I wrote this snippet of autobiography to illustrate a complex moral and emotional dilemma, and I wrote it to make a point about fatherhood. I’m pleased that it’s fostered a lot of discussion, even if a lot of that discussion has been unconstructive and tinged with violent invective. I’m grateful to the friends who have been so supportive in person and in writing — and grateful to the friends who’ve trusted our relationship enough that they can feel comfortable publicly or privately criticizing my stance. I’ve been around along enough to know the distinction between a thoughtful challenge and mean-spirited invective. I’ve had lots of opportunity to be reminded this week of that distinction.
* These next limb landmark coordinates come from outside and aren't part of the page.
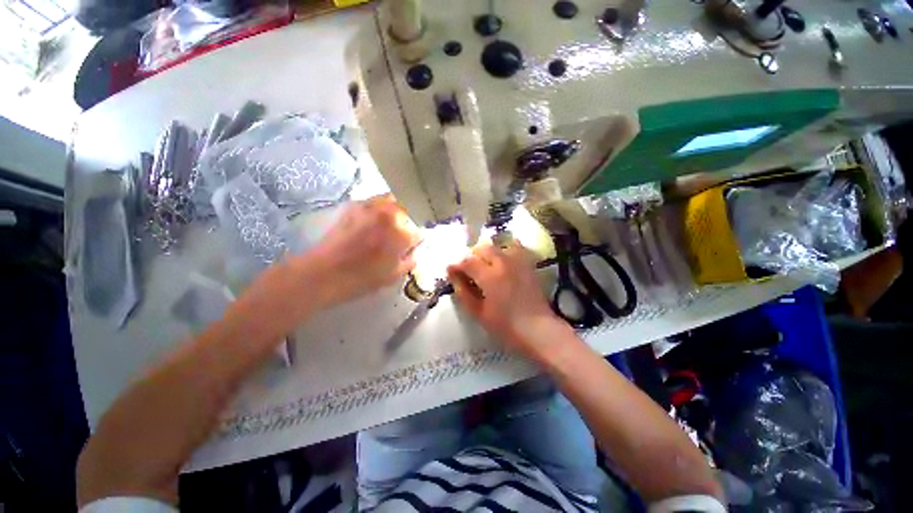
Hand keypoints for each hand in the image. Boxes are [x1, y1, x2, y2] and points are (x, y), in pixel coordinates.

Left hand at [300, 195, 421, 306]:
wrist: (324, 272)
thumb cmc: (362, 278)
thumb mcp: (394, 275)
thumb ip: (409, 261)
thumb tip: (413, 252)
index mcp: (402, 234)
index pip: (418, 233)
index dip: (413, 243)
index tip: (407, 249)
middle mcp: (390, 215)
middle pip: (408, 214)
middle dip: (405, 226)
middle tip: (397, 238)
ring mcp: (372, 208)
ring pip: (392, 201)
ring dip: (394, 212)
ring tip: (387, 225)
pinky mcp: (355, 206)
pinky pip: (374, 201)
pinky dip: (378, 207)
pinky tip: (372, 221)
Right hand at [447, 242, 570, 358]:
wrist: (538, 329)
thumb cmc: (505, 326)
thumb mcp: (478, 312)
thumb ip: (463, 291)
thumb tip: (452, 274)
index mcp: (490, 276)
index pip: (467, 261)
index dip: (457, 265)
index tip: (452, 271)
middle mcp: (504, 263)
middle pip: (483, 247)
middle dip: (472, 256)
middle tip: (469, 271)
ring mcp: (518, 261)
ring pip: (498, 245)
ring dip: (488, 252)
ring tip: (486, 265)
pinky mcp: (529, 264)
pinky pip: (516, 247)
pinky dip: (506, 250)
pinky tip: (504, 261)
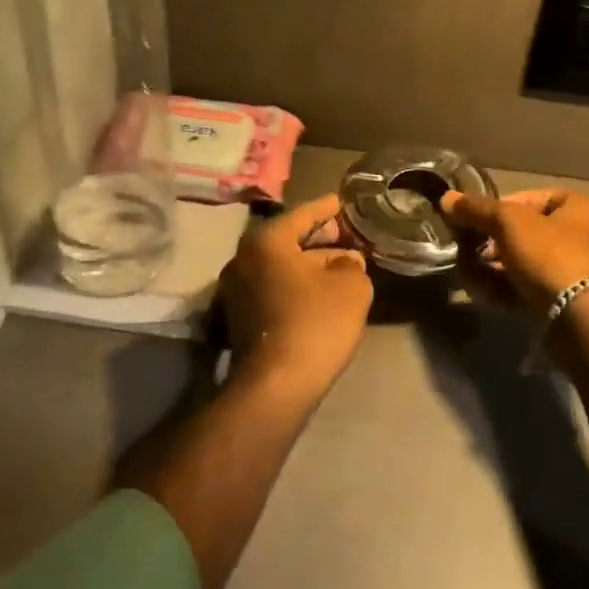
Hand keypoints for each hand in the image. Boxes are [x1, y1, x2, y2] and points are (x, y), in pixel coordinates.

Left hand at [219, 194, 372, 402]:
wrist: (275, 387)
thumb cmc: (314, 323)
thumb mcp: (351, 287)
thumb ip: (352, 264)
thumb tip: (346, 262)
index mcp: (266, 240)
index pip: (304, 213)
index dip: (329, 207)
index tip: (345, 201)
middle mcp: (243, 258)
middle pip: (289, 238)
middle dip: (321, 237)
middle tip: (349, 235)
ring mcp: (236, 290)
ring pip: (282, 265)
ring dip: (310, 263)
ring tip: (343, 265)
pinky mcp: (239, 317)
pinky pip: (274, 287)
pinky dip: (297, 284)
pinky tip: (322, 292)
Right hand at [439, 188, 588, 312]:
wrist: (581, 320)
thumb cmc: (550, 255)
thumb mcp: (509, 222)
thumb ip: (476, 209)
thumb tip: (446, 198)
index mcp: (577, 209)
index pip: (529, 198)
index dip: (498, 206)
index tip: (474, 219)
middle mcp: (577, 237)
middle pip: (521, 232)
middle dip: (488, 241)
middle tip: (466, 248)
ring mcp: (568, 273)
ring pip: (519, 262)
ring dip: (488, 266)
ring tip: (466, 272)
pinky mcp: (559, 303)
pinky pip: (523, 288)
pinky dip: (500, 287)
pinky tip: (478, 291)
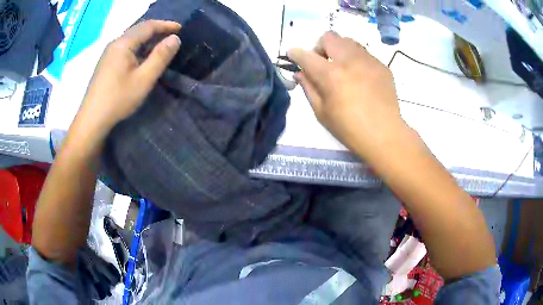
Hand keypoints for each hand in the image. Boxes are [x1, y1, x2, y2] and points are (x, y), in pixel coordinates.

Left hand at [77, 20, 181, 138]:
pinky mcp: (106, 62)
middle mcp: (115, 43)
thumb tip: (175, 38)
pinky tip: (142, 57)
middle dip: (157, 30)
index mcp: (124, 43)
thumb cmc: (118, 99)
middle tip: (172, 36)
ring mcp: (108, 53)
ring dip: (147, 39)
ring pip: (131, 38)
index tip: (181, 28)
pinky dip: (138, 47)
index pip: (148, 26)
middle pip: (139, 29)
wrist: (92, 118)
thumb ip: (160, 56)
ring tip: (160, 46)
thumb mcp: (144, 79)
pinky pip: (125, 47)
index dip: (166, 25)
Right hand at [288, 31, 406, 159]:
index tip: (293, 55)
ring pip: (348, 41)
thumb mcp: (322, 112)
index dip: (295, 53)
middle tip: (323, 64)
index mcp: (331, 75)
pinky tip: (360, 78)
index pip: (306, 55)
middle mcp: (349, 61)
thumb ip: (308, 88)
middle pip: (329, 37)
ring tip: (343, 69)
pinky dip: (356, 60)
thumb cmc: (349, 129)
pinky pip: (364, 53)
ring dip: (339, 50)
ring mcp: (368, 61)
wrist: (385, 135)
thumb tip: (299, 73)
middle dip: (320, 47)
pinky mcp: (381, 65)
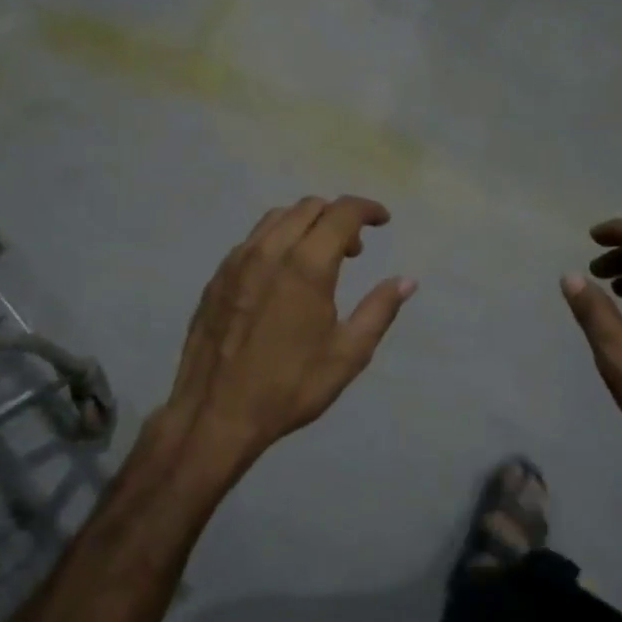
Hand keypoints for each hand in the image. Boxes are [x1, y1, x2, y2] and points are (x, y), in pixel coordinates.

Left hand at [153, 197, 415, 482]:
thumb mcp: (347, 354)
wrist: (216, 413)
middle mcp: (269, 251)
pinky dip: (277, 240)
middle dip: (338, 217)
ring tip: (319, 258)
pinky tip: (282, 275)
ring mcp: (237, 261)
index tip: (383, 221)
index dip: (368, 209)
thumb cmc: (289, 387)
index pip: (342, 212)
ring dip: (306, 224)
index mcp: (307, 265)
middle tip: (354, 251)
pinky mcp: (217, 277)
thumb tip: (406, 281)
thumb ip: (379, 310)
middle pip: (308, 207)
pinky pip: (252, 240)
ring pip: (276, 218)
My friend Harmony sent me a quote last night, from the artist Madelon Vriesendorp: “If you’re hated by the right people, it’s a compliment.” When someone says something hateful to me, I often ask myself, “Who else — or what else — do they despise?” While it’s not always true that the enemy of one’s enemy is automatically a friend, there is something to be said for being lucky in one’s opponents. I am indeed fortunate in my enemies!

I stand by the position that confessional writing matters. It’s certainly not the only kind of writing I do, and it’s not the only kind of writing I enjoy reading. But it has its place in fostering discussion about how it is we can construct happier lives for ourselves. Reading the intensely personal stories of other writers has helped me understand my world and myself. Of course, too much of a focus on individual experience is unhelpful; endless navel-gazing isn’t constructive. But it is a serious mistake to refuse to place personal experience alongside reason as a vital tool for understanding how to live.

I’ll leave the comment sections open on the older spermgate posts, at least for a few more days. But I’m ready to move on to other discussions, and with a few exceptions, I’d imagine most of my readers are as well.